La recherche de méthodes permettant de remplacer des cellules perdues du fait d’une pathologie génétique par d’autres, saines, produites entièrement en laboratoire a été, depuis la naissance d’I-Stem, un axe de travail extrêmement actif. La thérapie cellulaire exige l’identification de protocoles de culture qui aboutissent à la production de populations cellulaires exactement similaires à celles que l’on souhaite remplacer. La qualité de la différenciation est donc un pré-requis absolu. Cet objectif est d’autant plus compliqué à atteindre qu’il doit être conjugué avec un impératif d’homogénéité qui n’est pas, le plus souvent, abordé en tant que tel dans les protocoles mis au point par d’autres équipes. A cela s’ajoute la nécessité d’une production souvent massive de cellules. Certaines techniques de différenciation ne permettent pas cette « amplification » qui est obligatoire pour des approches de thérapie cellulaire, lorsqu’on vise à proposer un traitement susceptible d’être appliqué chez l’ensemble des patients qui en ont besoin, même dans le cas de la plupart des maladies rares. Enfin, et c’est une préoccupation particulièrement aiguë pour des applications de thérapie cellulaire, les protocoles de production doivent être transférables dans des établissements pharmaceutiques que régissent les règles dites de GMP (Good Manufacturing Practice) en grade clinique. Cela impose dans tous les cas une adaptation systématique des protocoles définis dans les conditions de la recherche expérimentale – qui visent d’abord à obtenir des produits efficaces – de façon à les rendre compatibles avec une utilisation chez l’homme – c’est-à-dire parfaitement inoffensifs – sans perte de l’efficacité biologique et clinique.

Les programmes conduits par les équipes d’I-Stem sont arrivés à maturité dans deux cas, celui de la production d’épiderme pour le traitement d’ulcères cutanés liés à la drépanocytose (programme PACE) et d’épithélium pigmentaire rétinien pour le traitement de rétinites pigmentaires (programme STREAM). Un troisième produit, les neurones moyens-épineux du striatum pour le traitement de la maladie de Huntington, est moins avancé dans la progression des études pré-cliniques.

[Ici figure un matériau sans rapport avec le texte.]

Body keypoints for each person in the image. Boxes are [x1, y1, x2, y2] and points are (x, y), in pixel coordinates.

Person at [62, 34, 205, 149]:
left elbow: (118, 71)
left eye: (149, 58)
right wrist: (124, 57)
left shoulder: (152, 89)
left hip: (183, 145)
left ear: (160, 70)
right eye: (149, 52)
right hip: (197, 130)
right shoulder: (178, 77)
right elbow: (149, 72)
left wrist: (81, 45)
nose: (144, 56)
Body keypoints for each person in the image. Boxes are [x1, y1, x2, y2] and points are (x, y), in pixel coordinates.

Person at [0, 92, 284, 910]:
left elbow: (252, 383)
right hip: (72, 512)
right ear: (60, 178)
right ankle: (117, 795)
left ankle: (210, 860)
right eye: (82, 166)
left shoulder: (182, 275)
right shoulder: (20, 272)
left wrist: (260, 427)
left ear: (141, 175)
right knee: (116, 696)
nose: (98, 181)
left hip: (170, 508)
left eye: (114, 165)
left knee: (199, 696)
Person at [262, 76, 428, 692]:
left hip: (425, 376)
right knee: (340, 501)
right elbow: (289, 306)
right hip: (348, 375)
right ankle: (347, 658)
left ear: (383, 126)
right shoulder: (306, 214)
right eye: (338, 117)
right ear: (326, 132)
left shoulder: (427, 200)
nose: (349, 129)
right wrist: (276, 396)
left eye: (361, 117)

Les programmes en cours sont fondés sur des lignées de cellules souches embryonnaires. Ce choix s’est imposé jusqu’à récemment du fait de la fiabilité reconnue de ces lignées cellulaires par rapport aux cellules iPS. Il existe toutefois un doute sérieux sur le potentiel de ces cellules après transplantation à moyen et long terme, lié à l’absence de toute considération d’un éventuel rejet immunitaire de la greffe. Si un tel rejet devait mettre en péril la survie des cellules greffées à un moment où cela compromettrait leur effet bénéfique, il faudrait alors envisager d’autres stratégies. Nous nous en sommes préoccupés au cours de la période couverte par ce 3ème plan stratégique dans le cadre du réseau international GAiT (global alliance for iPS therapy) qui vise à créer des banques de lignées cellulaires iPS provenant de donneurs que leur patrimoine génétique rend particulièrement utile pour contourner la réponse immunitaire (haplotypes dits « triple homozygote » qui ne présentent que 3 marqueurs cellulaires antigéniques au lieu de 6). I-Stem est associé à l’équipe E-STEAM d’AnneLise Bennaceur-Griscelli qui est en train de construire une telle « haplobanque » à Evry.